Suara rakyat adalah suara Tuhan dalam era demokrasi langsung, tentu perlu dikoreksi kembali pemaknaannya dalam konteks yang substantif dari apa yang dihasilkan selama ini. Terlebih bila mereka yang pernah menempati “kursi” ternyata hanya mampu mengumbar janji kampanye yang secara de jure (maupun de facto) ternyata tidak mengikat sebagai suatu kewajiban untuk dipenuhi oleh yang bersangkutan.

Berbagai persoalan publik mengenai hak rakyat dalam kehidupan sosial, ekonomi, politik, budaya, hankam serta terkait lingkungan hidup dalam wilayah demokrasi prosedural yang masih mendominasi, akan tetap mengalami tantangan tersendiri dalam situasi dinamis. Persoalan lingkungan hidup misalnya menjadi penting mendapat perhatian bersama bagi para kader parpol maupun kandidat kepala daerah yang mencalonkan diri. Cukup sudah rakyat maupun sumber daya alam (SDA) selama ini ditempatkan sebagai objek dalam perhelatan maupun (penentuan) penyelenggaraan kebijakan pembangunan. Sebaliknya, menempatkan rakyat maupun SDA sebaga subjek harusnya menjadi pilihan strategis yang perlu diperjungkan bersama.

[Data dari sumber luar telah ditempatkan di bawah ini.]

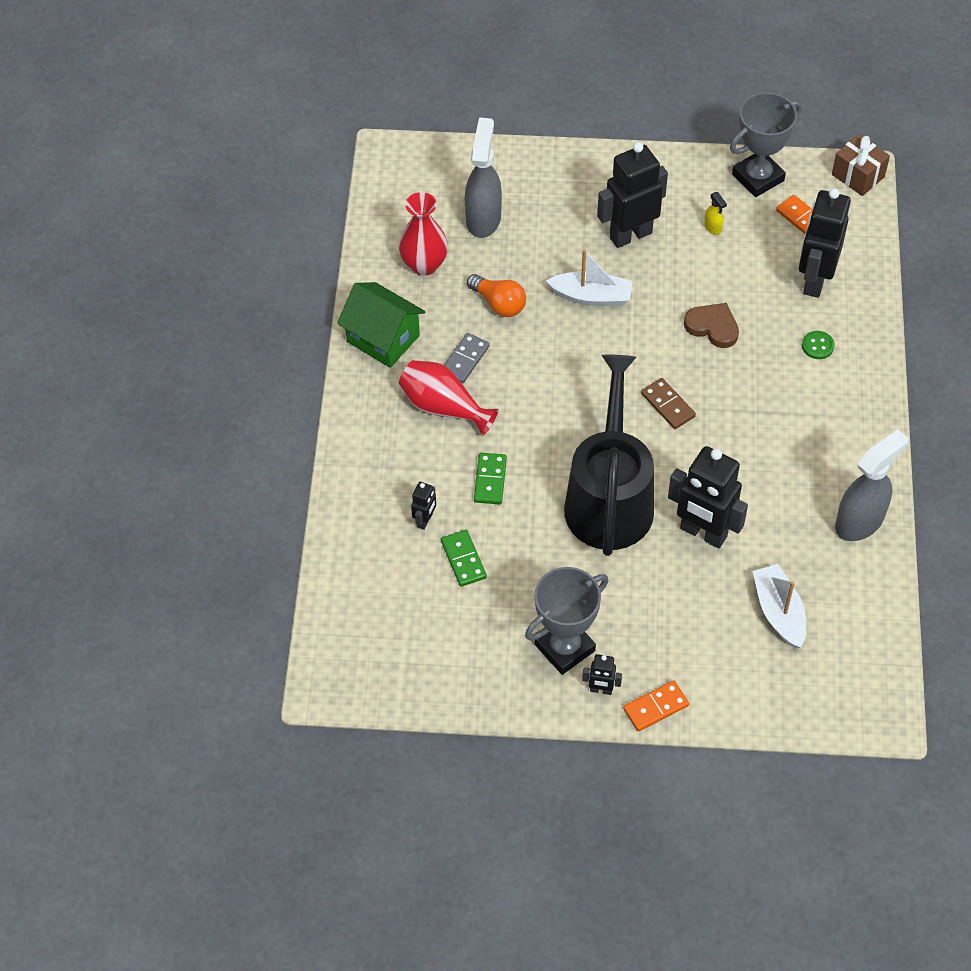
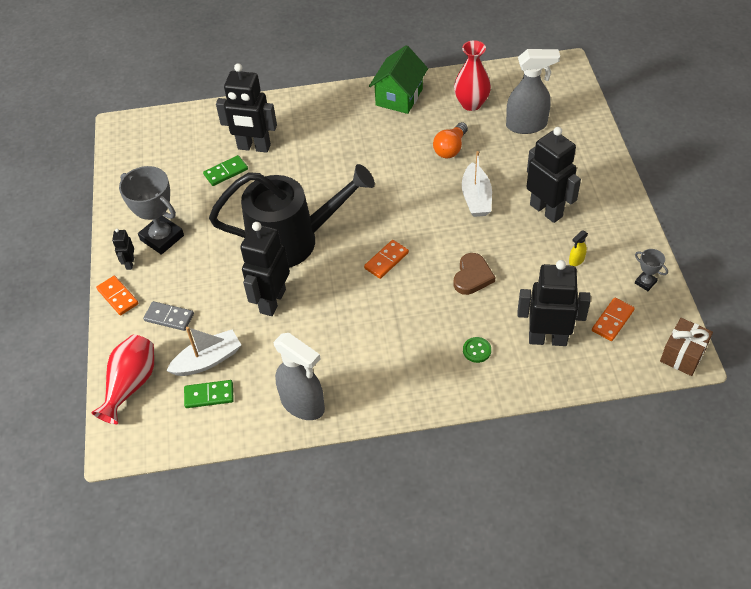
camera: 80 degrees right, 5 degrees down
red vase [399,360,499,436] -> red vase moved to [91,335,154,424]
black robot [411,482,436,530] -> black robot [216,63,277,153], size x2.16
grey domino [444,333,490,384] -> grey domino moved to [143,301,194,331]
green domino [474,453,507,504] -> green domino moved to [184,380,234,408]
brown domino [641,378,696,429] -> orange domino [364,240,409,279]
grey trophy [730,92,802,197] -> grey trophy [635,249,668,291], size x0.47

Komitmen bersama untuk memperjuangkan isu lingkungan hidup sebagai pencapaian harapan kehidupan berbangsa dan bernegara sebagaimana seiring dengan apa yang diamanatkan dalam pembukaan UUD 1945 harus tetap ada. Adalah tanggungjawab bersama segenap komponen untuk meletakkan demokrasi dan hasil penyelenggaraan pemilu yang tidak hanya dalam konteks “prosedural” – melainkan pada sisi substantif untuk kemaslahatan bersama.

Untuk perbaikan demokrasi dalam konteks penyelenggaraan pemilu, hemat penulis rakyat tidak memerlukan umbaran janji-janji manis apalagi hingga berlebihan. Rakyat juga tidak memerlukan hamburan rupiah, karena sesungguhnya rakyat tidak pantas “diperjualbelikan”. Yang diharapkan adalah bagaimana kalangan elit mempertontonkan sebuah pendidikan politik yang santun, bermartabat dan dapat dipertanggungjawabkan. Sebuah tontonan proses politik yang saling memuliakan dan memanusiakan yang dilakoni kalangan elit, dimana penyelenggara pemilu (KPU) juga mempertontonkan integritasnya, hemat penulis penting menjadi spirit bersama.

Menjadikan (kepentingan) isu lingkungan hidup sebagai mandat dari pencalonan (diri) di Pemilu dengan komitmen meletakkan rakyat dan SDA sebagai subjek dalam perhelatan kebijakan pembangunan, sudahkah? Semoga mereka (para kandidat) yang meyakini bahwa “suara rakyat sebagai suara Tuhan” menjadi tahir***

*) Penulis, aktivis Walhi Kalimantan Barat. Peminat isu demokrasi, sosial, budaya, lingkungan hidup, perdamaian dan hak asasi manusia.